Just like vast amounts of data on the web enabled Big Data applications, now large repositories of programs (e.g. open source code on GitHub) enable a new class of applications that leverage these repositories of "Big Code". Using "Big Code" means to automatically learn from existing code in order to solve tasks such as predicting program bugs, predicting program behavior, predicting identifier names, or automatically creating new code. The topic spans inter-disciplinary research in Machine Learning (ML), Programming Languages (PL) and Software Engineering (SE). This website lists some of the state-of-the-art techniques in the area.

Have a look at the current challenges to be solved by "Big Code".

Download or try amazing tools that leverage "Big Code".

Do research and download some of the existing datasets to compare your solution to state-of-the-art.

If you would like to contribute, fork this repository, make edits and create a pull request using GitHub.

This site is a result of a Dagstuhl seminar Programming from Big Code

Its goal is to keep as an access point where researchers and practitioners can collaborate and define the important challenges of the community.
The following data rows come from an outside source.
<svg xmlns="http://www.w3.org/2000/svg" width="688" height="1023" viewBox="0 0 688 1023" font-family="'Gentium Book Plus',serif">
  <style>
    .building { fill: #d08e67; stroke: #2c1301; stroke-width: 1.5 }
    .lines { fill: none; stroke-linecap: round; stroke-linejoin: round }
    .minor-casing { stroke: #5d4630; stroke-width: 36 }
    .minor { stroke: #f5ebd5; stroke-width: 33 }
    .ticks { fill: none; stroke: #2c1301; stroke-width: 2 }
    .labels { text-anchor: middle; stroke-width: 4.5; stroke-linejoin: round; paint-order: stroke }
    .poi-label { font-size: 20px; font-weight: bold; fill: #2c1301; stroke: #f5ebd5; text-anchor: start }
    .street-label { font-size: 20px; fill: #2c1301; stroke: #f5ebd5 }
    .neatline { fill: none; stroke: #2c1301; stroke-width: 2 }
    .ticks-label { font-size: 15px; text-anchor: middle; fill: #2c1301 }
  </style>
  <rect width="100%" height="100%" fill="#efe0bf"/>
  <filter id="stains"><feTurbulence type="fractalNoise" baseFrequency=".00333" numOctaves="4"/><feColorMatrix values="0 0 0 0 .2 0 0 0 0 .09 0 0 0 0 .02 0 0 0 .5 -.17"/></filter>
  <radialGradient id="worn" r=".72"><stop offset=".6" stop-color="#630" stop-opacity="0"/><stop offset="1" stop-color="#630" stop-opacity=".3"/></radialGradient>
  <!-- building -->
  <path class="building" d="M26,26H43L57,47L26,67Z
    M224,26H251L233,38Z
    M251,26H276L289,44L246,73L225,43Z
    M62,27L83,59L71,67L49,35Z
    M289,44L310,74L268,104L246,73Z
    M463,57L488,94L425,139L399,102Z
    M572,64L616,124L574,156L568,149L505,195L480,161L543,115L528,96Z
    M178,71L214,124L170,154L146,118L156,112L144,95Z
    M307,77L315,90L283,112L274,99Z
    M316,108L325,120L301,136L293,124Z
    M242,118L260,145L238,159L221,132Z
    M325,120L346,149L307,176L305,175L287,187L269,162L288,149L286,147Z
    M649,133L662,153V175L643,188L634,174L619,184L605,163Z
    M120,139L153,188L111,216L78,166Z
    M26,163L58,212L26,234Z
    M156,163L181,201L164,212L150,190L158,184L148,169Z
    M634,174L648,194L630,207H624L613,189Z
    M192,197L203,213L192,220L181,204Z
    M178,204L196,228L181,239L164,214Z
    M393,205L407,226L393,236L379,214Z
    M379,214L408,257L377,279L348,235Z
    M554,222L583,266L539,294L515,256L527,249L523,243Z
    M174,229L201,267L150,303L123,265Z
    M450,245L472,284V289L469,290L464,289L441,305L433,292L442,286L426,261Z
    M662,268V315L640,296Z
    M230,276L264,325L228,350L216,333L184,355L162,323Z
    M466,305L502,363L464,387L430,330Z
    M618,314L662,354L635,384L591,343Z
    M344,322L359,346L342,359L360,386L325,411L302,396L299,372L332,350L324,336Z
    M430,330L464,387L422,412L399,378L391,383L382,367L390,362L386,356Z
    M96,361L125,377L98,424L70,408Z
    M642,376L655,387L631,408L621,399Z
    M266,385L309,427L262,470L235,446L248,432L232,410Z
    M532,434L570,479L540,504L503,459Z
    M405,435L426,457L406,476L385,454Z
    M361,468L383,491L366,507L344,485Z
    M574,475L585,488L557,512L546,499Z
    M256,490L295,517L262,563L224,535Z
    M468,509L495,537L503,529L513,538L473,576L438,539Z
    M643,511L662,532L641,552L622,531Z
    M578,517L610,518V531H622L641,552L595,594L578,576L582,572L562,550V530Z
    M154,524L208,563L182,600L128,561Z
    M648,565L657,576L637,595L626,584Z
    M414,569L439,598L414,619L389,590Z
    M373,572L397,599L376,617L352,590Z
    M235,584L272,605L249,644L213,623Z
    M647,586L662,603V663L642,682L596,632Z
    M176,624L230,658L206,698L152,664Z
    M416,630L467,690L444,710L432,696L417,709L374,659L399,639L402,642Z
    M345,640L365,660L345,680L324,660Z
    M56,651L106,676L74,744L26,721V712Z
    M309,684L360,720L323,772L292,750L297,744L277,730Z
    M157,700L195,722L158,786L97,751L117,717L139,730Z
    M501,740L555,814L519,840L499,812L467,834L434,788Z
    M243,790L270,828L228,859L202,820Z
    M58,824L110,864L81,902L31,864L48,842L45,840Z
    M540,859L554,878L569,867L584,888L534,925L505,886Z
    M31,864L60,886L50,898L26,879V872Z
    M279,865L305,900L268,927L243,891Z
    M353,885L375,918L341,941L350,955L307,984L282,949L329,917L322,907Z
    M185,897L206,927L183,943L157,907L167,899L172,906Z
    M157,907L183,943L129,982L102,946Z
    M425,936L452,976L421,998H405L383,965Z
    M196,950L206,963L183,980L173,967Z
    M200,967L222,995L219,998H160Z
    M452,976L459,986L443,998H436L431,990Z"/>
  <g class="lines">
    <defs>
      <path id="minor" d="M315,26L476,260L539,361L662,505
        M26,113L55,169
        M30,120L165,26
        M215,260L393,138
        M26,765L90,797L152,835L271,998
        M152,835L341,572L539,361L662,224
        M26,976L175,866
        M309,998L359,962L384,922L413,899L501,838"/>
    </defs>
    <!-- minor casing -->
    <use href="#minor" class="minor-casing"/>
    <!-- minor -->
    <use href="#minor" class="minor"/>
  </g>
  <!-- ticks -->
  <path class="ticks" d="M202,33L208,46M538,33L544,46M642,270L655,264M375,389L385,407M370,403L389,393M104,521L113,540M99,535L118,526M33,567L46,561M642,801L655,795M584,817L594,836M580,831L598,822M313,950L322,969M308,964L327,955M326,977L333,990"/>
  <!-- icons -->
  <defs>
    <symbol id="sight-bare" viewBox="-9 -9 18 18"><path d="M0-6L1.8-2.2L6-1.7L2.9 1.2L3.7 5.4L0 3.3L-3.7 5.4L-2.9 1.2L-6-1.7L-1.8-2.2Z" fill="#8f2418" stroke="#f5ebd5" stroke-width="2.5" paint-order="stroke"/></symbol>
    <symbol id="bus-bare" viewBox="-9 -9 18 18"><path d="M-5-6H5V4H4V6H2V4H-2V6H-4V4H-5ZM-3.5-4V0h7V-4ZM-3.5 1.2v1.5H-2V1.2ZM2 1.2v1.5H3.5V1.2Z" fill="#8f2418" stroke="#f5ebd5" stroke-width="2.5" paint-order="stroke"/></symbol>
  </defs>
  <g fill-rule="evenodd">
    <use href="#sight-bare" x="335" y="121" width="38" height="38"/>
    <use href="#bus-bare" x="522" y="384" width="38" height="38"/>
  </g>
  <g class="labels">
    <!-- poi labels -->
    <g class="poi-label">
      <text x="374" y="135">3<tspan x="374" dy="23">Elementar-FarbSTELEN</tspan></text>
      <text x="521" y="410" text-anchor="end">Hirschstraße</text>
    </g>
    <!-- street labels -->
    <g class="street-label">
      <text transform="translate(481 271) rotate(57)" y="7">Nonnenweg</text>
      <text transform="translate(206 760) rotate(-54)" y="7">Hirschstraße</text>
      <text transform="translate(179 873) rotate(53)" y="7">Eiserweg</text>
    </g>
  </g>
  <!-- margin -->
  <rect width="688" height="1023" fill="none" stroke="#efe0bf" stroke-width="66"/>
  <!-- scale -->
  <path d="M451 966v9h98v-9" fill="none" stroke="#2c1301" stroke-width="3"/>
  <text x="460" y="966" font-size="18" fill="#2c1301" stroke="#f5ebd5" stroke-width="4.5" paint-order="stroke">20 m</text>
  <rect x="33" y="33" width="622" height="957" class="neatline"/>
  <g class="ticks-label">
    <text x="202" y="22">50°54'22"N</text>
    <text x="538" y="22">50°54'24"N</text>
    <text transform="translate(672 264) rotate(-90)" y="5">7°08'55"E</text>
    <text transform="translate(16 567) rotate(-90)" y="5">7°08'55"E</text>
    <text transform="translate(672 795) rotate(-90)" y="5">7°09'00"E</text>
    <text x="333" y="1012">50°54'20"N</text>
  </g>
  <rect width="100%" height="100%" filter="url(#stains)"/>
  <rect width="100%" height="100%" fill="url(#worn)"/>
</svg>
The site should be able to act as:

  • an access point where developers can find links to working tools that leverage “Big Code”.
  • a collection of challenges and datasets that allow the research community to jointly solve important problems and/or compare solutions.

This website should not be a replacement for scientific conferences, thus “publishing” here should in principle be done only after publishing elsewhere. The goal is also not to become an unordered list of conference procedings, but instead to group works per dataset or per challenge.